This talk will report on my current research in bringing to bear multiple knowledges on problem spaces around the environment and digital culture, and in so doing questioning both the prevailing knowledge hierarchy and the institutionalisation of knowledge production. To connect with the environment, for instance, do we need to connect with how it feels? This talk draws on works exploring both the marine environment and food, using knowledge from science, art, culture, instinct and history to create happenings and instances that break out the border of "me" and "my environment" to create an empathic response linking what we traditionally consider to be inside and outside. This will be demonstrated in the context of two artistic works - The Coral Empathy Device and Vital | Flows.
We exist within a set of rules about the value of knowledge - a hierarchy of knowledge that places quantified data at the top and the “lower” senses at the bottom. The neglect of other forms of knowledge – aesthetic, embodied, cultural and more – has created a void in our socio-political and environmental relations that has been filled by emotive, populist rhetoric that undermines the validity of the knowledge we have. Post-truth practices are answering a gap that arises from our reliance on cognitive knowledge as the main valid form of knowledge – including datafication of everything – particularly in politics.
As an alternative I propose we augment this cognitive and data derived knowledge with more emotionally connecting knowledges, to achieve a more integrated understanding of the world, and to once again embark on a quest for a type of truth.
When we live close to the land we experience empathy with the land. It has recently been said that indeed our present mode of life has led to the “death of empathy”. The Coral Empathy Device uses principles of embodied learning to explore whether physical sensation curated by an artist can evoke interspecies empathy in a human for a coral – a creature at once so similar and so alien to us. The artwork creates a discomforting experience that challenges the visitor’s embodied experience to leverage the fact that “the body schema is the converting system of perception and action”. By bridging the gap between the way we perceive and the way coral perceives, can we connect with the marine environment in a new way? Can we foster action by creating knowledge of another species within the body as a whole?

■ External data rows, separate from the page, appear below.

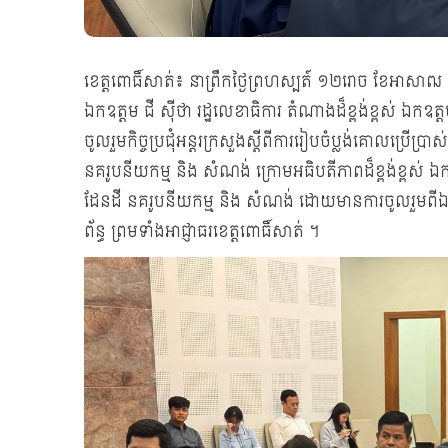
ខេត្តពោធិ៍សាត់៖ នាព្រឹកថ្ងៃព្រហស្បត៍ ១២រោច ខែអាសាឍ 
ឯកឧត្ដម ជី ស៊ីថា រដ្ឋលេខាធិការ តំណាងដ៏ខ្ពង់ខ្ពស់ ឯកឧត្
ចូលរួមកិច្ចប្រជុំអន្ដរក្រសួងស្ដីពីការរៀបចំប្លង់គោលប្រើប្
នគរូបនីយកម្ម និង សំណង់ ក្រោមអធិបតីភាពដ៏ខ្ពង់ខ្ពស់ ឯកឧ
ដែនដី នគរូបនីយកម្ម និង សំណង់ ដោយមានការចូលរួមពី
ព័ន្ធ ព្រមទាំងអាជ្ញាធរខេត្តពោធិ៍សាត់ ។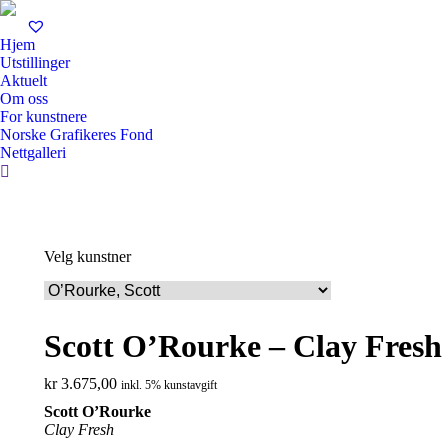
Hjem
Utstillinger
Aktuelt
Om oss
For kunstnere
Norske Grafikeres Fond
Nettgalleri
Search:
Velg kunstner
Scott O’Rourke – Clay Fresh
kr
3.675,00
inkl. 5% kunstavgift
Scott O’Rourke
Clay Fresh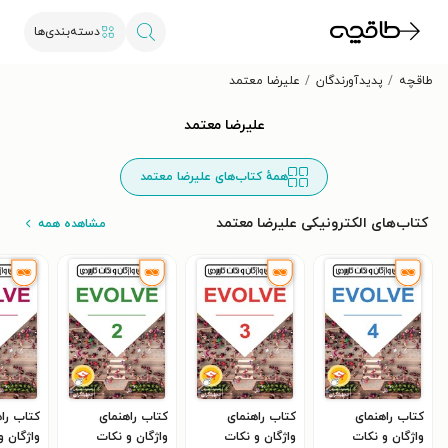
دسته‌بندی‌ها
طاقچه
پدیدآورندگان
علیرضا معتمد
علیرضا معتمد
همهٔ کتاب‌های علیرضا معتمد
کتاب‌های الکترونیکی علیرضا معتمد
مشاهده همه
کتاب راهنمای
کتاب راهنمای
کتاب راهنمای
کتاب را
واژگان و نکات
واژگان و نکات
واژگان و نکات
واژگان و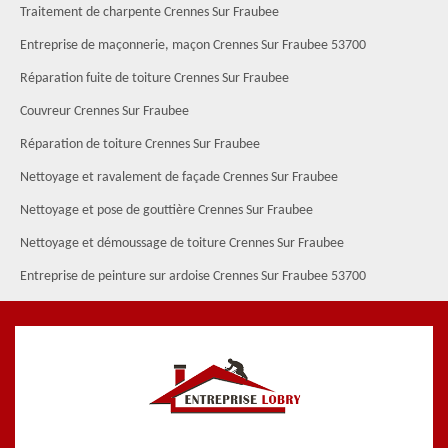
Traitement de charpente Crennes Sur Fraubee
Entreprise de maçonnerie, maçon Crennes Sur Fraubee 53700
Réparation fuite de toiture Crennes Sur Fraubee
Couvreur Crennes Sur Fraubee
Réparation de toiture Crennes Sur Fraubee
Nettoyage et ravalement de façade Crennes Sur Fraubee
Nettoyage et pose de gouttière Crennes Sur Fraubee
Nettoyage et démoussage de toiture Crennes Sur Fraubee
Entreprise de peinture sur ardoise Crennes Sur Fraubee 53700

Vital | Flows is an ongoing work drawing knowledge about food from multiple sources - DIY science, phenomenology, instinct, culture - to explore the ephemeral nature of boundaries between self and other. This paper will report the results of open sourcing these methods, working with London communities who will use them to explore food and its meaning. This open source artistic research methodology for exploring environmental topics creates a platform for rhyzomic growth of selfactualised research that brings together and brings the best out of online and offline knowledge sharing. This is an exploration in breaking down the boundaries between inside and outside "myself", redefining the concept of the individual to incorporate the reality of our permeability. By achieving this through melding knowledge from quantification, embodiment, aesthetics and more, can we reach a new understanding of the place of self and other?